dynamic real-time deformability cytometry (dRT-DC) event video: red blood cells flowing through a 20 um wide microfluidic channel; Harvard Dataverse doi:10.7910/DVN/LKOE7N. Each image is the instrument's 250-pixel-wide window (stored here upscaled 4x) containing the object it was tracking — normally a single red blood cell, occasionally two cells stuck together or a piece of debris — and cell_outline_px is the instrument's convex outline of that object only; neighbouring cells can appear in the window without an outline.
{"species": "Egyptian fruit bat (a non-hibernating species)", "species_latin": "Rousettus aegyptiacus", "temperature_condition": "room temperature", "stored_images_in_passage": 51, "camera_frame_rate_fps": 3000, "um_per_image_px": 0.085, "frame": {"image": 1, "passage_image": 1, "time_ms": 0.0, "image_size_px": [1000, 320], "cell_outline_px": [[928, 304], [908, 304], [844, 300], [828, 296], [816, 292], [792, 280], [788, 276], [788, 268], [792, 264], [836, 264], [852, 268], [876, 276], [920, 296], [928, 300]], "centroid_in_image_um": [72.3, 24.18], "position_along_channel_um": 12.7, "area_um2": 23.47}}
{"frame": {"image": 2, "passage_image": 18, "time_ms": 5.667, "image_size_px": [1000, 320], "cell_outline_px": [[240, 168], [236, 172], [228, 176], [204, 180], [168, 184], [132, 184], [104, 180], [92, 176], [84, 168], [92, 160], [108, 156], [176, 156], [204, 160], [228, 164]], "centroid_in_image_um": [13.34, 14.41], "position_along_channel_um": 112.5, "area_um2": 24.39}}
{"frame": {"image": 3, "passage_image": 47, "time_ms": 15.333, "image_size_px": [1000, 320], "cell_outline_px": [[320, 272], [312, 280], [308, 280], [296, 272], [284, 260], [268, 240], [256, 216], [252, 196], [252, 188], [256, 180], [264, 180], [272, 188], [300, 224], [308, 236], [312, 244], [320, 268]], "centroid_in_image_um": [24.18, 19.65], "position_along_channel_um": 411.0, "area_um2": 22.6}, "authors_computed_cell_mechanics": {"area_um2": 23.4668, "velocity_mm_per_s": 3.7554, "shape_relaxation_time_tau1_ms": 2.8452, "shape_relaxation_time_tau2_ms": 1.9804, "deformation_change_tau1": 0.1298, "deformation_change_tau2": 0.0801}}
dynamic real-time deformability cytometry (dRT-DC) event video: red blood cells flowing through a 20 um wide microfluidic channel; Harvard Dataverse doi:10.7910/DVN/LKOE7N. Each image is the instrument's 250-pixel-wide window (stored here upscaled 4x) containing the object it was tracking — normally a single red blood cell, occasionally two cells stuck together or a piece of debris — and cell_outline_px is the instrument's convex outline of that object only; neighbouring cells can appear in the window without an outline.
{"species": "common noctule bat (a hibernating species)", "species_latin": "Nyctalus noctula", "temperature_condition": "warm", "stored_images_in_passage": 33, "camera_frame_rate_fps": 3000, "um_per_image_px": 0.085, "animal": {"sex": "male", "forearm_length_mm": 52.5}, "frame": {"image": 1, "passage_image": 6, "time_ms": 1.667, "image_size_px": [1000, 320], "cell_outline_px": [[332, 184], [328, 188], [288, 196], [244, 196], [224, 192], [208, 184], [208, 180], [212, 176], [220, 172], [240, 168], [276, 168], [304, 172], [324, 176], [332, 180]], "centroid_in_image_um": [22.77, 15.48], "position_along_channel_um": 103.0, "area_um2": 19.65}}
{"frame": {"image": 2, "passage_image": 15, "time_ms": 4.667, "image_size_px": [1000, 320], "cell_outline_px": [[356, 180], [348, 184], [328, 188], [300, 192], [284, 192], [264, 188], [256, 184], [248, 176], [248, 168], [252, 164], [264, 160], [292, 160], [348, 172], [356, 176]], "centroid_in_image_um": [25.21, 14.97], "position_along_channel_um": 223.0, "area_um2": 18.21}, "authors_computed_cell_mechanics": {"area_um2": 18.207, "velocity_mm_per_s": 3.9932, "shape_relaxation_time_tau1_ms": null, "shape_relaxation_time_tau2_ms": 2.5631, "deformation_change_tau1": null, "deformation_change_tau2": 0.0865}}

§ §

_What is asked:_
Your task is to transcribe the material exactly.

_Response:_
dynamic real-time deformability cytometry (dRT-DC) event video: red blood cells flowing through a 20 um wide microfluidic channel; Harvard Dataverse doi:10.7910/DVN/LKOE7N. Each image is the instrument's 250-pixel-wide window (stored here upscaled 4x) containing the object it was tracking — normally a single red blood cell, occasionally two cells stuck together or a piece of debris — and cell_outline_px is the instrument's convex outline of that object only; neighbouring cells can appear in the window without an outline.
{"species": "Egyptian fruit bat (a non-hibernating species)", "species_latin": "Rousettus aegyptiacus", "temperature_condition": "room temperature", "stored_images_in_passage": 51, "camera_frame_rate_fps": 3000, "um_per_image_px": 0.085, "frame": {"image": 1, "passage_image": 1, "time_ms": 0.0, "image_size_px": [1000, 320], "cell_outline_px": [[928, 304], [908, 304], [844, 300], [828, 296], [816, 292], [792, 280], [788, 276], [788, 268], [792, 264], [836, 264], [852, 268], [876, 276], [920, 296], [928, 300]], "centroid_in_image_um": [72.3, 24.18], "position_along_channel_um": 12.7, "area_um2": 23.47}}
{"frame": {"image": 2, "passage_image": 18, "time_ms": 5.667, "image_size_px": [1000, 320], "cell_outline_px": [[240, 168], [236, 172], [228, 176], [204, 180], [168, 184], [132, 184], [104, 180], [92, 176], [84, 168], [92, 160], [108, 156], [176, 156], [204, 160], [228, 164]], "centroid_in_image_um": [13.34, 14.41], "position_along_channel_um": 112.5, "area_um2": 24.39}}
{"frame": {"image": 3, "passage_image": 47, "time_ms": 15.333, "image_size_px": [1000, 320], "cell_outline_px": [[320, 272], [312, 280], [308, 280], [296, 272], [284, 260], [268, 240], [256, 216], [252, 196], [252, 188], [256, 180], [264, 180], [272, 188], [300, 224], [308, 236], [312, 244], [320, 268]], "centroid_in_image_um": [24.18, 19.65], "position_along_channel_um": 411.0, "area_um2": 22.6}, "authors_computed_cell_mechanics": {"area_um2": 23.4668, "velocity_mm_per_s": 3.7554, "shape_relaxation_time_tau1_ms": 2.8452, "shape_relaxation_time_tau2_ms": 1.9804, "deformation_change_tau1": 0.1298, "deformation_change_tau2": 0.0801}}
dynamic real-time deformability cytometry (dRT-DC) event video: red blood cells flowing through a 20 um wide microfluidic channel; Harvard Dataverse doi:10.7910/DVN/LKOE7N. Each image is the instrument's 250-pixel-wide window (stored here upscaled 4x) containing the object it was tracking — normally a single red blood cell, occasionally two cells stuck together or a piece of debris — and cell_outline_px is the instrument's convex outline of that object only; neighbouring cells can appear in the window without an outline.
{"species": "common noctule bat (a hibernating species)", "species_latin": "Nyctalus noctula", "temperature_condition": "warm", "stored_images_in_passage": 33, "camera_frame_rate_fps": 3000, "um_per_image_px": 0.085, "animal": {"sex": "male", "forearm_length_mm": 52.5}, "frame": {"image": 1, "passage_image": 6, "time_ms": 1.667, "image_size_px": [1000, 320], "cell_outline_px": [[332, 184], [328, 188], [288, 196], [244, 196], [224, 192], [208, 184], [208, 180], [212, 176], [220, 172], [240, 168], [276, 168], [304, 172], [324, 176], [332, 180]], "centroid_in_image_um": [22.77, 15.48], "position_along_channel_um": 103.0, "area_um2": 19.65}}
{"frame": {"image": 2, "passage_image": 15, "time_ms": 4.667, "image_size_px": [1000, 320], "cell_outline_px": [[356, 180], [348, 184], [328, 188], [300, 192], [284, 192], [264, 188], [256, 184], [248, 176], [248, 168], [252, 164], [264, 160], [292, 160], [348, 172], [356, 176]], "centroid_in_image_um": [25.21, 14.97], "position_along_channel_um": 223.0, "area_um2": 18.21}, "authors_computed_cell_mechanics": {"area_um2": 18.207, "velocity_mm_per_s": 3.9932, "shape_relaxation_time_tau1_ms": null, "shape_relaxation_time_tau2_ms": 2.5631, "deformation_change_tau1": null, "deformation_change_tau2": 0.0865}}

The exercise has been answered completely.